*EXERCISES*:
a: Answer these questions from the film review.
(i) How many people does the film review say were killed when the school was bombed?
(ii) Which actor plays the doubtful German collaborator?
(iii) What film does the film review say the movie turns into past its midpoint?
b: Write the next paragraph of the film review, picking up after its last sentence.
── EXCERPT TO READ
Courtesy Miso Film
One might finish The Bombardment and question why the film exists at all. Sure, given current world circumstances, it’s a prescient outing, but prescience doesn’t equal purpose, and in the words of Sunset Boulevard’s Betty Schaefer, “I think a picture should say a little something.” And though conflict being a terrible thing is certainly a message, we were already well-versed in this concept going in. War is bad? No kidding! The result is a flailing WWII film, interesting enough for its subject matter but confused by its own multitude of plots and characters.
Based on the real-life Operation Carthage, during which the Royal Air Force accidentally bombed a Catholic Girls’ School in Copenhagen on the eve of WWII, killing 120, The Bombardment posits that this misstep was a horrible thing. OK, yeah, but adding a doubtful German collaborator (Alex Høgh Andersen) and a nun facing a crisis of faith (Fanny Bornedal, whose character spends her evenings whipping herself to find God) doesn’t add depth to the tragedy in director/writer Ole Bornedal’s newest. Instead, we get a collection of loose threads jammed into an oddly short runtime and a first half trudging desperately along between classic Nazi resistance tropes and children’s fables.
Past its midpoint, the film transforms into Oliver Stone’s World Trade Center, wherein unlikely heroes emerge and half the cast sits in rubble. Despite posh looks and cinematography touting far better production values than most middling WWII portrayals, such things can’t fix a hodgepodge of emotional scenes with no discernible conclusions. Was the film’s last quarter misplaced, but Netflix needed to premiere something regardless?
────
── INFORMATION PROVIDED
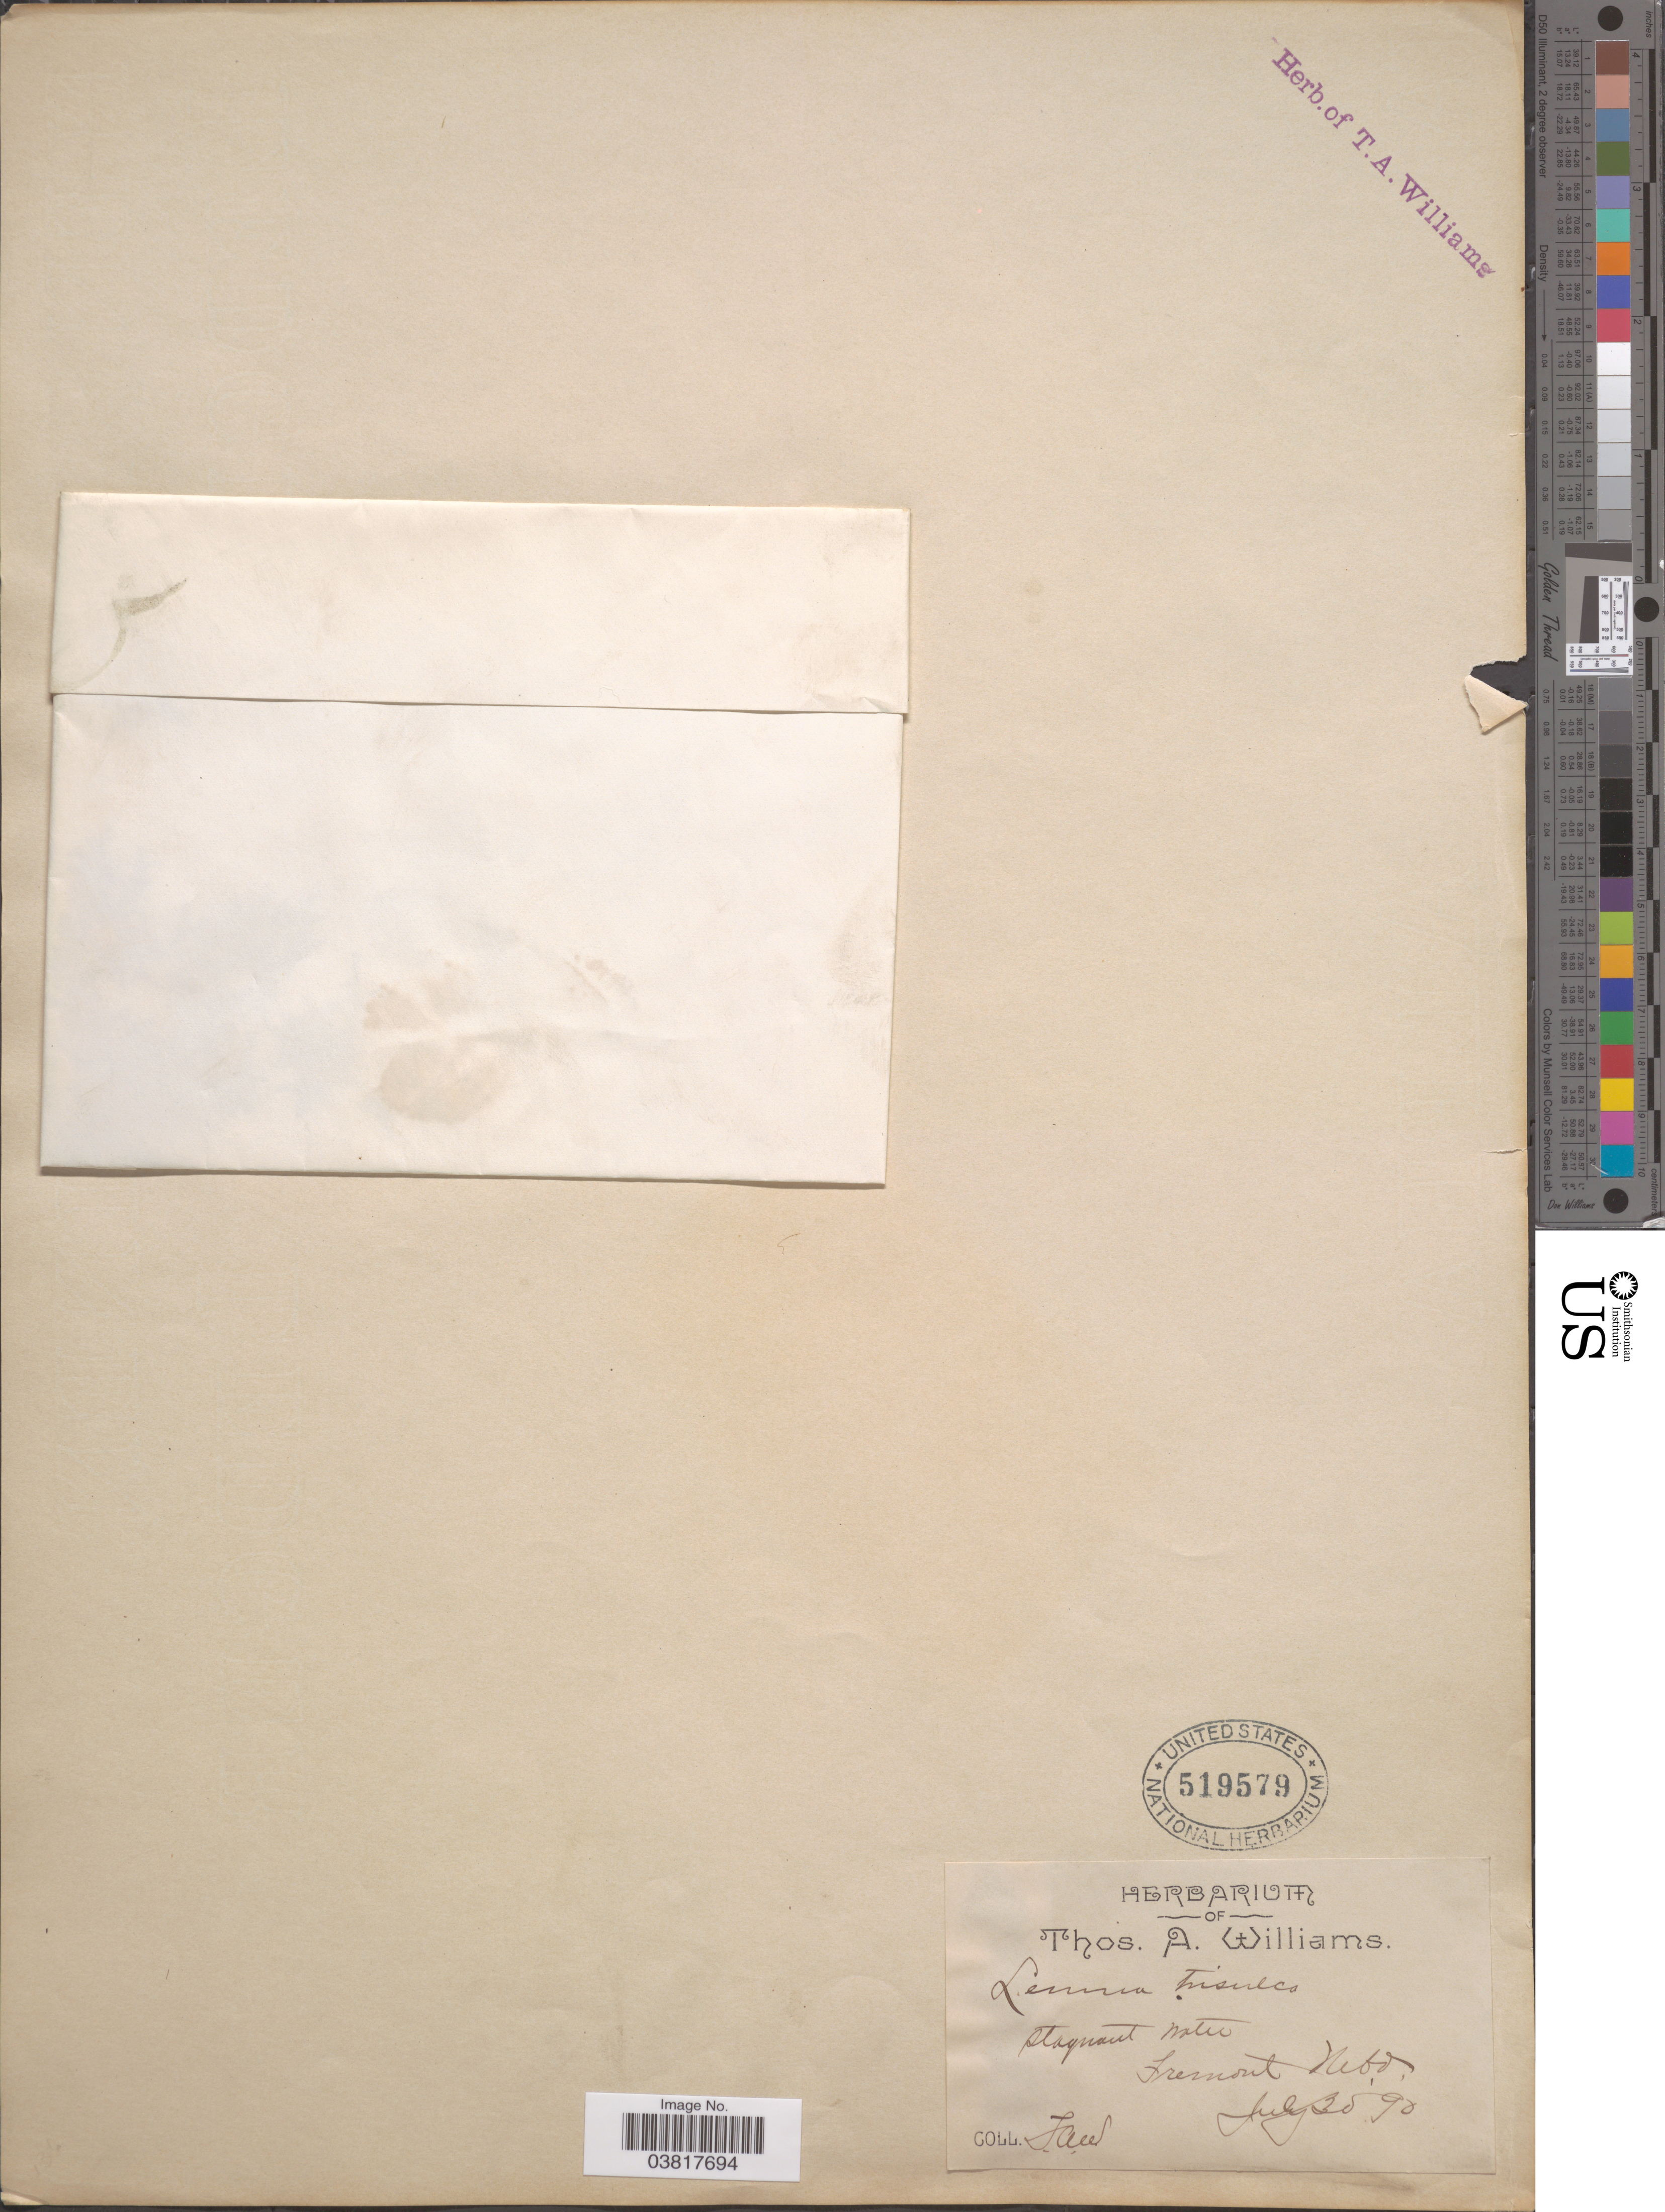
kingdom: Plantae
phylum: Tracheophyta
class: Liliopsida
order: Alismatales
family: Araceae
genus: Lemna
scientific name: Lemna trisulca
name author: L.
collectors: T. A. Williams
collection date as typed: Transcribed d/m/y: 30/7/90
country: United States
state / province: Nebraska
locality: Stagnant water. Fremont.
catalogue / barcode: US 519579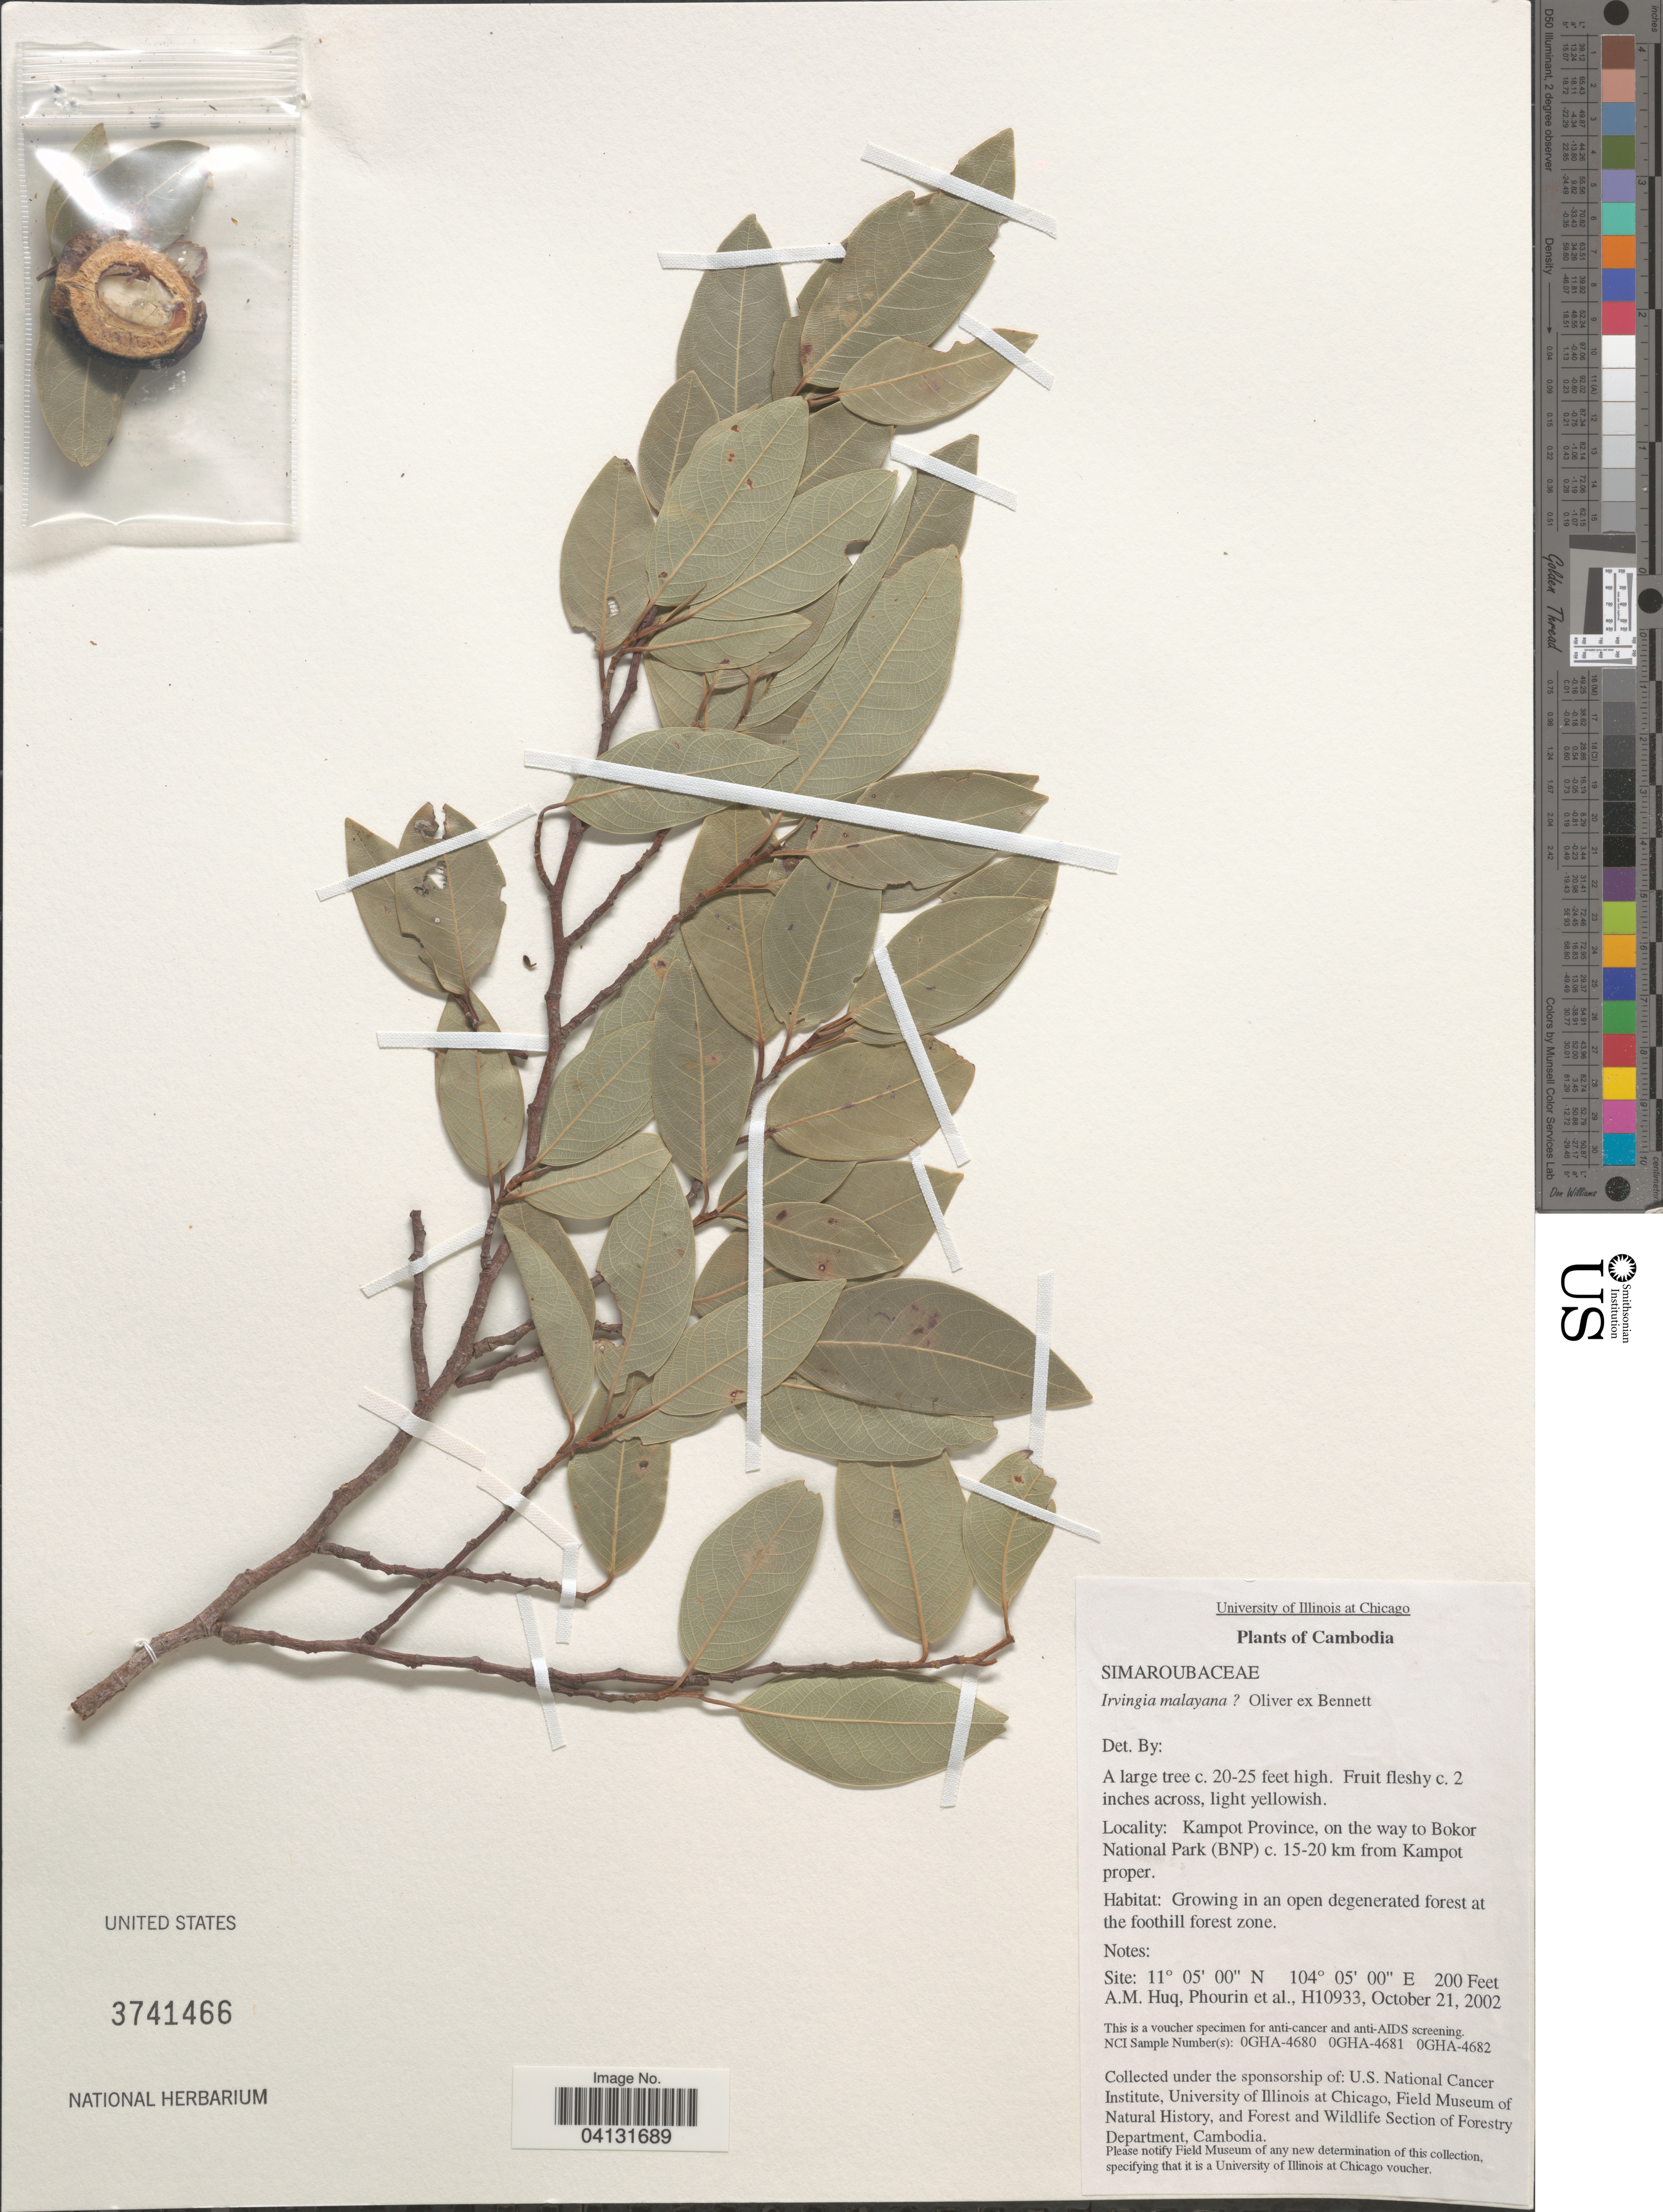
────
*ANSWERS*:
a:
(i) 120
(ii) Alex Høgh Andersen
(iii) Oliver Stone's World Trade Center

b:
Even erudite WWII fanatics might struggle in deciphering a purpose. Despite bringing attention to an otherwise lesser-known tragedy, is this only to tell us how terrible the whole war thing was? It might shock these filmmakers to know that we, the audience, can gauge such a thing without them crafting manipulatively dramatic and likely expensive portrayals. The Bombardment is an otherwise competent film, passable in the technical sphere and with a few acting triumphs. Even so, a film that thrives in most sectors but its screenplay is not truly success—no matter how many times filmmakers try getting around that.
5
+It looks nice; great acting
-Bad structure
The Bombardment (The Shadow in My Eye)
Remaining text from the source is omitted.